Special Office Hours/Review: Fox will hold special "final exam preparation" office hours on Wednesay Dec 17 from 3-4pm. I will also have regular office hours that day from 1:30-2:30pm.

Outline of the Final Exam:
1. Question 1: Basic abstract linear algebra (Book sections: Lectures 1-5)
• Basic ideas about linear systems and eigenvalue problems
• Basic ideas about eigenvalue problems
• Existence and properties of the SVD
2. Question 2: QR Decomposition and Least Squares Problems (Book sections: Lectures 6-11)
• Projections, QR Decomposition, Gram-Schmidt
• Householder Reflections, and Least-Squares Problems
• Storage and computational complexity of algorithms
3. Question 3: Gaussian Elimination and LU Factorization (Book sections: Lectures 20-23)
• Gaussian Elimination, Gauss Transforms,
• LU Factorization, forward/backward subsitition
• Storage and computational complexity of algorithms
4. Question 4: Conditioning and Stability (Book sections: Lectures 12,14,16-19)

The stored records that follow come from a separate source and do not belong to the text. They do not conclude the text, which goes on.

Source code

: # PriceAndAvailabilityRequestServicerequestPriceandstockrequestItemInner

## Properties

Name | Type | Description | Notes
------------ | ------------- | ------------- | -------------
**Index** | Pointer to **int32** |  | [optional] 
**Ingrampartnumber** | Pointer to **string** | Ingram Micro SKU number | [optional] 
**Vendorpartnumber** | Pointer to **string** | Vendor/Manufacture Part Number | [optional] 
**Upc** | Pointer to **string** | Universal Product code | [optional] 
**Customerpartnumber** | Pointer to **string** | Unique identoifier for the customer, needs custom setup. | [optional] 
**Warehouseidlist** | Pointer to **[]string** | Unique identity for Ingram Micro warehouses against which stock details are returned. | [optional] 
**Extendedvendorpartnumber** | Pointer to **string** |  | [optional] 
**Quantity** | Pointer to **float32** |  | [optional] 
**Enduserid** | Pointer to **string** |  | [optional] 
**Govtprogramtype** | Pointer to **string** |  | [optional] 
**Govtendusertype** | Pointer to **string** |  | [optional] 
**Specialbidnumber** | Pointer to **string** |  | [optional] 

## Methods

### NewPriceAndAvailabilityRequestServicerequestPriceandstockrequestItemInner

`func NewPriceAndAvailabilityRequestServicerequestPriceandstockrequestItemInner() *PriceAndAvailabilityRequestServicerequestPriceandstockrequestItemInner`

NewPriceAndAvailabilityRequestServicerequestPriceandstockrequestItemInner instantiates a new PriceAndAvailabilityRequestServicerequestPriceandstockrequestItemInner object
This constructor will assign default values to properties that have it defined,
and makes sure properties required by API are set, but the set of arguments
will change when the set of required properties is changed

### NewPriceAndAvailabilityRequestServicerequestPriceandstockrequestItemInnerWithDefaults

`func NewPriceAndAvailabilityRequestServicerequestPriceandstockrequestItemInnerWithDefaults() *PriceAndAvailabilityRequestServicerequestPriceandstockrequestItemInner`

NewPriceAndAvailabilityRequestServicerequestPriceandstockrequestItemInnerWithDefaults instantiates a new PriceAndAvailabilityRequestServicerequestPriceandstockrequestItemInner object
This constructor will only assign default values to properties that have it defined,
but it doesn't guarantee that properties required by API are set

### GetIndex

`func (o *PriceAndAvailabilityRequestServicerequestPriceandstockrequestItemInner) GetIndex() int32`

• Condition of a problem, condition number of a matrix
• Condition of matrix multiplication, system of equations
• Stability of a problem, stability of an algorithm
• Backward stable algorithm, backward error analysis
• Stability of algorithms: GE/LU, backsubstition, QR, LS
5. Question 5: Eigenvalue Problems (Book sections: Lectures 24-29)
• Similarity, orthogonal and unitary transformations
• Existence of Schur Decomposition
• Existence of spectral decomposition
• Two-stage QR algorithm for diagionalizing a matrix
• Stage 1: QR-based reduction to upper-Hessenberg form
• Stage 2: QR iteration
• Raleigh quotient, power, and inverse power iterations
• Storage and computational complexity of algorithms
• Stability of algorithms: QR (phases 1 and 2)
6. Question 6: Iterative Methods for Linear Systems (Book sections: Posted notes from Holst textbook)
• Derivation of the Basic Linear Method (BLM)
• Convergence and complexity properties of the BLM
• Storage and computational complexity of algorithms
• Properties of A-self-adjoint operators, preconditioners
• Derivation of CG as sequential orthogonal projection
• Convergence and complexity properties of CG